Entah dari film apa Rusdi mendapat gagasan memotong urat nadi di tangannya. Selembar foto di tangannya bersimbah darah. Orang-orang semula mengira foto itu adalah seorang bintang film tempo dulu. Tapi pemilik bioskop bersumpah bahwa foto itu persis sama dengan lukisan Maria Sutirah yang digantung di ruang tengah rumah keluarganya. Ia tidak bisa menerangkan siapa Maria Sutirah, nama yang ditemukan di bagian belakang lukisan, yang diambil selama proses pembongkaran rumah Belanda di tanah tempat bioskop itu kemudian berdiri. Ayahnya, pemilik bioskop sebelum dia, memasangnya di ruang tengah karena lukisan itu terlihat antik.

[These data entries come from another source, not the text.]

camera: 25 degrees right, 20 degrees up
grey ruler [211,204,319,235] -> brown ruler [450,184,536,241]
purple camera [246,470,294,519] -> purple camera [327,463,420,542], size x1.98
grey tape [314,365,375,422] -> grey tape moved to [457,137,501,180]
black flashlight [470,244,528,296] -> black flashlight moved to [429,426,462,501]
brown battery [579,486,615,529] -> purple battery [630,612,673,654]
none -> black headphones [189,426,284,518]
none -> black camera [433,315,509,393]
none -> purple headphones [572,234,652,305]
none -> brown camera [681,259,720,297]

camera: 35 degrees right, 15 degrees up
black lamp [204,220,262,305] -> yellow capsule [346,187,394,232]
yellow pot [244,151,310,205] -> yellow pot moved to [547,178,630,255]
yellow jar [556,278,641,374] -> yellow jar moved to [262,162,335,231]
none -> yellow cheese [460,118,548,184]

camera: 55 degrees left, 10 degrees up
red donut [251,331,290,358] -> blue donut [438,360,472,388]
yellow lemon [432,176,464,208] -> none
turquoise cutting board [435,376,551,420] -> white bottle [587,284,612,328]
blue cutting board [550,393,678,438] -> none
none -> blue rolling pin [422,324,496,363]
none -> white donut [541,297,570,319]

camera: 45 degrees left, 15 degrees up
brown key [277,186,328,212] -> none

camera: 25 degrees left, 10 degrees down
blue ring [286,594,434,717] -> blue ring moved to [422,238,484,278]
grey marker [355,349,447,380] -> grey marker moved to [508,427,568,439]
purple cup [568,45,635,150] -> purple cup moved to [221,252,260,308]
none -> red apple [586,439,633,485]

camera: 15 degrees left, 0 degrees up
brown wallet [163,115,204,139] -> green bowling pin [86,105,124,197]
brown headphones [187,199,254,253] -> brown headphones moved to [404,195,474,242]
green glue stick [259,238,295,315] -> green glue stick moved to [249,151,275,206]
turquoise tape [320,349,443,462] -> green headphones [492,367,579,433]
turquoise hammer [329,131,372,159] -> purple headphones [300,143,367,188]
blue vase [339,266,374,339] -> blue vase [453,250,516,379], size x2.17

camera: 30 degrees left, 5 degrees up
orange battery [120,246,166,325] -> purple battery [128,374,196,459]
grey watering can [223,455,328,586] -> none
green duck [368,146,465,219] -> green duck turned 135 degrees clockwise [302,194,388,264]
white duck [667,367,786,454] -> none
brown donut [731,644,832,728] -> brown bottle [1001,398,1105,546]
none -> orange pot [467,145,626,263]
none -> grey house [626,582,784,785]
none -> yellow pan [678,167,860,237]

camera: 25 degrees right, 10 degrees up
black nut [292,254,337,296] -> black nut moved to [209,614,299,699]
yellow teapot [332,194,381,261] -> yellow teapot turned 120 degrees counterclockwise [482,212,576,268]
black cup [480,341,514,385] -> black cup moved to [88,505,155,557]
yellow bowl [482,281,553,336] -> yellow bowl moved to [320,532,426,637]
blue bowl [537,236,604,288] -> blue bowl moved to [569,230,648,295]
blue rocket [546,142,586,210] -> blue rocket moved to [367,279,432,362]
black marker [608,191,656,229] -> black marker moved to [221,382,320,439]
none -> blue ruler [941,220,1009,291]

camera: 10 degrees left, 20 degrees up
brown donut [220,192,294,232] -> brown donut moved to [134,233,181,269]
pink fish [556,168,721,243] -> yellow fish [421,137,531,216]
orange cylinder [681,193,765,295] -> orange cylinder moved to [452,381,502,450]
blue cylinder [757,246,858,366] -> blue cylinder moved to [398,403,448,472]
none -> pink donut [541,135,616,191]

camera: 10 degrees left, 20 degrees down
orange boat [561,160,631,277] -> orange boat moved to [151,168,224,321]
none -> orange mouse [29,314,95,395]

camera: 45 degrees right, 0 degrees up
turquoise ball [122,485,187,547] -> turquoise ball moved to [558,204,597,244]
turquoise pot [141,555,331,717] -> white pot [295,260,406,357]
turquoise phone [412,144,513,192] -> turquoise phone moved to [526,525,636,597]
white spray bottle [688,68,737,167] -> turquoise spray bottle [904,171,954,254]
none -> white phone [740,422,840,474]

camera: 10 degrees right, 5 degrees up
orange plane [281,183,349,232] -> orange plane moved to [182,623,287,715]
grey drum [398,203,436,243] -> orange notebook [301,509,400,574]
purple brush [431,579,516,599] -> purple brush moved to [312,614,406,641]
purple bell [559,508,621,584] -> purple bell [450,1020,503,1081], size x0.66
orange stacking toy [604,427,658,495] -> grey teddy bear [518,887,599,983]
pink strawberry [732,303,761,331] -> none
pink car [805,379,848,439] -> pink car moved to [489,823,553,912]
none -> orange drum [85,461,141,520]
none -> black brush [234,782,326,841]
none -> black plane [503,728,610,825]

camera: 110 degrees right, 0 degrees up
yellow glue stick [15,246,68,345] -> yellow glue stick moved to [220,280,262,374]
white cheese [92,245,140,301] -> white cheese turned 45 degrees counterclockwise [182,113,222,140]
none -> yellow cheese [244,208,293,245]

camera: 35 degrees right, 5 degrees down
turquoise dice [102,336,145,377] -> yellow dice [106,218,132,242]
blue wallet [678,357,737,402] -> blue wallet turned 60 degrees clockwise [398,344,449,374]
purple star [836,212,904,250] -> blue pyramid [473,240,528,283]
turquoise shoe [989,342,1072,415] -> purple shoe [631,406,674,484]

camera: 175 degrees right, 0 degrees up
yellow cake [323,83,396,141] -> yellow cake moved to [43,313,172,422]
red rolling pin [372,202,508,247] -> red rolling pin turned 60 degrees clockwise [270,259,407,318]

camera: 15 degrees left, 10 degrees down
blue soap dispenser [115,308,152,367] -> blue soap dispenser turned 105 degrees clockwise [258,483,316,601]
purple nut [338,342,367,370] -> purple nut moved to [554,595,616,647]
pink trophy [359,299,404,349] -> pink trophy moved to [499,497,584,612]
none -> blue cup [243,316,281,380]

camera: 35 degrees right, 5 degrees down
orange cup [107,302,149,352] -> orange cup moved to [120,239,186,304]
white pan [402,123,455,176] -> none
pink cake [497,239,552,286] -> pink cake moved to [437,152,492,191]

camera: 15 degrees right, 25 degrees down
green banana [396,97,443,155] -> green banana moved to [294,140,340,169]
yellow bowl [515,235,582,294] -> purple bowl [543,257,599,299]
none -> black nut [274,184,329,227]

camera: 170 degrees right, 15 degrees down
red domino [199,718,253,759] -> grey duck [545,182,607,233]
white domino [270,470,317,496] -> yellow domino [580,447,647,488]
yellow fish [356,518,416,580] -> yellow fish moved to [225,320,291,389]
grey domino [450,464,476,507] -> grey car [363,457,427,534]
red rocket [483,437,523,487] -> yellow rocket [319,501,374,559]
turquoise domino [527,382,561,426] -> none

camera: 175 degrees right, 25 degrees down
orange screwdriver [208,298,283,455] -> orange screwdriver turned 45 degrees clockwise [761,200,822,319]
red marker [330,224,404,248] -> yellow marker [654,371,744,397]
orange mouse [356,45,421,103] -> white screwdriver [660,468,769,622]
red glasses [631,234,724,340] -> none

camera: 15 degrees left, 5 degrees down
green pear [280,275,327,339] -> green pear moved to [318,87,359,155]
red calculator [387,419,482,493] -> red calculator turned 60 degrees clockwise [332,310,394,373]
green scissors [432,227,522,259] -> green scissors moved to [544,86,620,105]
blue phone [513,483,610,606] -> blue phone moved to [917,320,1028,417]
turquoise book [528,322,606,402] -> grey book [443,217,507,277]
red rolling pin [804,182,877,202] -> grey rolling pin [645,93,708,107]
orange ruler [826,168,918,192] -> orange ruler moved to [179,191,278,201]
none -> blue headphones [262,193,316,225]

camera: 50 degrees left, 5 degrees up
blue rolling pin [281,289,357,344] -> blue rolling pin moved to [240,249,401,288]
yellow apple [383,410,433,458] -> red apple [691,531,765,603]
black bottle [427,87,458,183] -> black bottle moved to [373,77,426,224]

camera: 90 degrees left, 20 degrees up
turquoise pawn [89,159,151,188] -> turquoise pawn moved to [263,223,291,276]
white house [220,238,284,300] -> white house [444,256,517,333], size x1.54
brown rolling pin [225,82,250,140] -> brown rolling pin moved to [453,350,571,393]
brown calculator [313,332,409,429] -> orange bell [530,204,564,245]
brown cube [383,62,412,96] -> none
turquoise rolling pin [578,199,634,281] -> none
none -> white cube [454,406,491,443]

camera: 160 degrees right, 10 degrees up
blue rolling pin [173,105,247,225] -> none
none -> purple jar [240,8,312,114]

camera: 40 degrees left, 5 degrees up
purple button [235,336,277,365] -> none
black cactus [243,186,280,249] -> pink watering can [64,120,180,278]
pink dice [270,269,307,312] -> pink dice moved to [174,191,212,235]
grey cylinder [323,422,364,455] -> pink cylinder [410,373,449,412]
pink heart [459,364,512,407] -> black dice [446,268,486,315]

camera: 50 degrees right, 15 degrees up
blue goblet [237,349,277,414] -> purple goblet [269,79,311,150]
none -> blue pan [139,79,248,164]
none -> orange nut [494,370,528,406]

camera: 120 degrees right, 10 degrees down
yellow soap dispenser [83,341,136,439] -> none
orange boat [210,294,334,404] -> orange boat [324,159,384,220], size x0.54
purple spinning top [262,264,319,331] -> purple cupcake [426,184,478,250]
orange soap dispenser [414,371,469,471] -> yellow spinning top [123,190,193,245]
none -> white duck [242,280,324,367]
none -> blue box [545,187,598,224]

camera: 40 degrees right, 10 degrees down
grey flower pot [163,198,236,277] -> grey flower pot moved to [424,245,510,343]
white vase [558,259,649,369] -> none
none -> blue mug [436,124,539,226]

Sorenya Marni bertambah geram lagi. Kepada seorang perempuan asing, mungkin dari Cina, Marni berteriak-teriak dengan suara nyaring dan tinggi. Jika perempuan itu tidak menyodorkan uang puluhan ribu, pastilah Marni akan mengusirnya. Uang itu juga meluluhkan hati suami Marni. Sore itu di dalam gedung bioskop, di antara burung-burung gereja, laki-laki yang sepintas garang itu mengikuti ke mana pun perempuan Cina itu menyodorkan mikrofon perekamnya.

DI ruang kerjanya, Takeshi Ito terperangah tak percaya. Ia menatap kertas fax itu, membaca kanji di atasnya berulang-ulang seolah huruf-huruf itu menyusun kalimat yang berbeda setiap kalinya. Ia mendapatkan kiriman CD berisi file suara dari seorang kawan lamanya. Perempuan Jepang keturunan Cina itu mendapatkan suatu keganjilan di balik rekaman gelombang penelitian burungnya. Kepada Takeshi, ia ingin memastikan apakah file itu suara manusia sebagaimana yang dikiranya. Hanya kurang dari satu jam, Takeshi berhasil memisah frekuensi di file berekstensi wav. itu dan menemukan apa yang dimaksudkan rekannya. Ia meningkatkan decibel keseluruhan dan mendapatkan suatu percakapan dalam bahasa asing yang diselingi suara distorsi pendek dan dalam yang tidak mungkin diatasi lagi.
Rasa penasaran mendorongnya bertanya arti percakapan itu.
Fax pendek yang diterimanya dari sahabatnya, si peneliti burung, diawali dengan kesaksian bahwa tidak ada seorang pun yang bersuara selama perekaman. Ia menduga, beberapa sudut anomali di ruang bioskop itu mampu menyimpan percakapan pada frekuensi tertentu yang keluar dari spiker bioskop. Takeshi tidak bisa menjelaskan mengapa gedung itu, secara harfiah, benar-benar bisa menyimpan kenangan.
Di lembar fax, rekannya sempat khawatir dengan penerjemahan bebas yang dilakukannya, sebab ia tidak terlalu mahir menggunakan bahasa pasar orang Indonesia. Namun ia yakin bahwa terjemahan ini tak meleset artinya. Terjemahan dari percakapan sepasang lelaki dan perempuan itu berbunyi demikian.
"Kenapa kamu tak datang?"
"Aku datang. Aku di sini terus. Aku menemanimu terus."
"Kamu tidak datang. Aku menunggumu terus. Sampai putus asa."
"Aku sudah mengirimkan burung-burung untukmu."
(Diam. Lama)
"Kamu mengirimnya untukku?"
"Ya."
"Tanganku sakit. Aku tidak suka burung-burung itu."
"Aku juga, aku sudah tidak membutuhkannya."
"Pernah kubilang bahwa kamu lebih cantik dari Lenny Marlina?"
Takeshi Ito merasa melihat seekor burung gereja sepintas hinggap di jendelanya.